2012
14.06.2012

Ergänzende Gedanken und Tatsachen zum Kongress „Lust auf neues Geld“

Ergänzendes zu meinem Rückblick auf den Kongress "Lust auf neues Geld" vom 9. Juni 2012 in der Arena Leipzig.


Inhalt
Einleitung
Anthroposophie
Die Schwierigkeiten der Verständigung
Die Zeitschrift „Humane Wirtschaft“
Anmerkungen zum Kongress

Einleitung

Aus drei Gründen ist es mir ein Bedürfnis, meinen Rückblick auf den Kongress in einem zweiten Aufsatz noch ausführlich zu ergänzen.

Erstens möchte ich (erst) an dieser Stelle weitere, mehr von der Anthroposophie ausgehende, auch kritische Aspekte hinzufügen. Zweitens kann ich hier viele Ergänzungen geben, die über den eigentlichen Kongress hinausgehen. Und drittens gibt es auch zu den Organisatoren selbst noch einiges zu sagen.

Ich glaube, dies ist überhaupt in vielerlei Hinsicht derjenige Ansatz, der allein zu einem heilsamen Miteinander und einem immer tiefgehenderen Verständnis füreinander führen kann: Man stelle das viele Positive möglichst rein dar und stelle dann die eigenen Anmerkungen, weiterführenden Gedanken und notwendige Kritik daneben. Im Grunde kann nur so beides in Reinheit und Vollständigkeit da sein. Die meisten Menschen vermischen diese Sphären, und wenn sie etwas Bedenkliches wahrnehmen, verdeckt und vernebelt dies unmittelbar die ganze übrige Wahrnehmung – und zwar nicht erst im Rückblick, sondern von vornherein! Man selbst sieht dann nicht mehr das Positive, das doch auch da ist, oder es schattet sich ab zu einem blassen Rest, getrübt durch das andere.

Die Kunst, die wir lernen sollten, ist, beides wirklich wahrzunehmen – in voller Stärke. Nicht das eine durch den Spiegel und in Überlagerung des anderen, wodurch ein „gemischter König“ entsteht, ein „Mittelwert“, ein „Unterm-Strich-Urteil“, sondern alle Ebenen und Facetten möglichst differenziert und jede für sich... Dann kommen wir zu einer viel größeren Reinheit der (verschiedenen) Wahrnehmung(en) und damit auch zu einer viel größeren Reinheit des Urteils.
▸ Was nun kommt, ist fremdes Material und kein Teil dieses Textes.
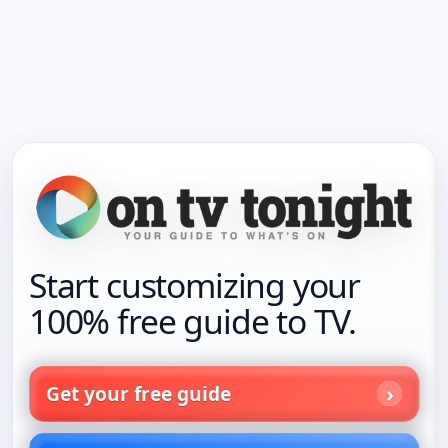
Start customizing your
100% free guide to TV.
Get your free guide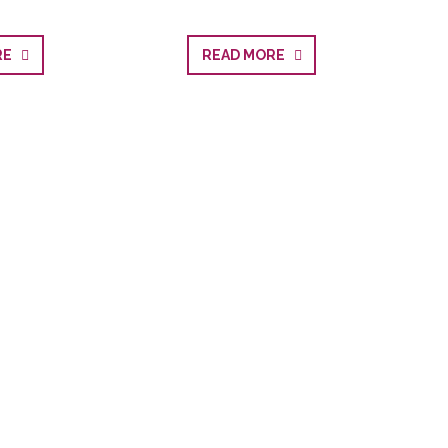
ORE
READ MORE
Diese Trennung ist bereits eine Schulung im Zurückhalten der eigenen Subjektivität – und diese Schulung muss natürlich ganz bewusst immer weiter und noch weiter verfolgt werden...

Anthroposophie

Die Anthroposophie hat natürlich einen sehr anderen Ansatz, als er diesem Kongress zugrunde liegt. Diese Feststellung mag verwundern, denn auch Rudolf Steiner hat ja – in deutlicher Übereinstimmung mit Silvio Gesell und seiner Freiwirtschaftslehre – ein „schwindendes“ statt scheinbar sich vermehrendes Geld und ein neues Bodenrecht als wichtige Aspekte eines menschengemäßen Wirtschaftslebens gefordert.

Aber der Geld-Begriff von Rudolf Steiner und überhaupt die Idee des sozialen Organismus gehen ja wesentlich weiter als die Vorschläge Gesells. Nur ist die wirklich geistdurchdrungene Anschauung etwas, was man als allergrößte Aufgabe überhaupt erst einmal erkennen muss. Die heillose Katastrophe unseres heutigen Geldsystems zu erkennen, ist offenbar für Fachleute, aber auch für normale Menschen heute schon schwer genug. Die heillose Katastrophe unserer Situation als Mensch, unserer conditio humana zu erkennen, ist noch unendlich viel schwerer, denn unser gesamter Blick, unser ganzes Seelenleben, ist ganz nach außen gerichtet, ja gerissen – wir haben nicht einmal mehr eine Ahnung von dem Reichtum und den Welten unseres Seeleninneren, die da sein könnten, wenn wir sie ... erwecken. 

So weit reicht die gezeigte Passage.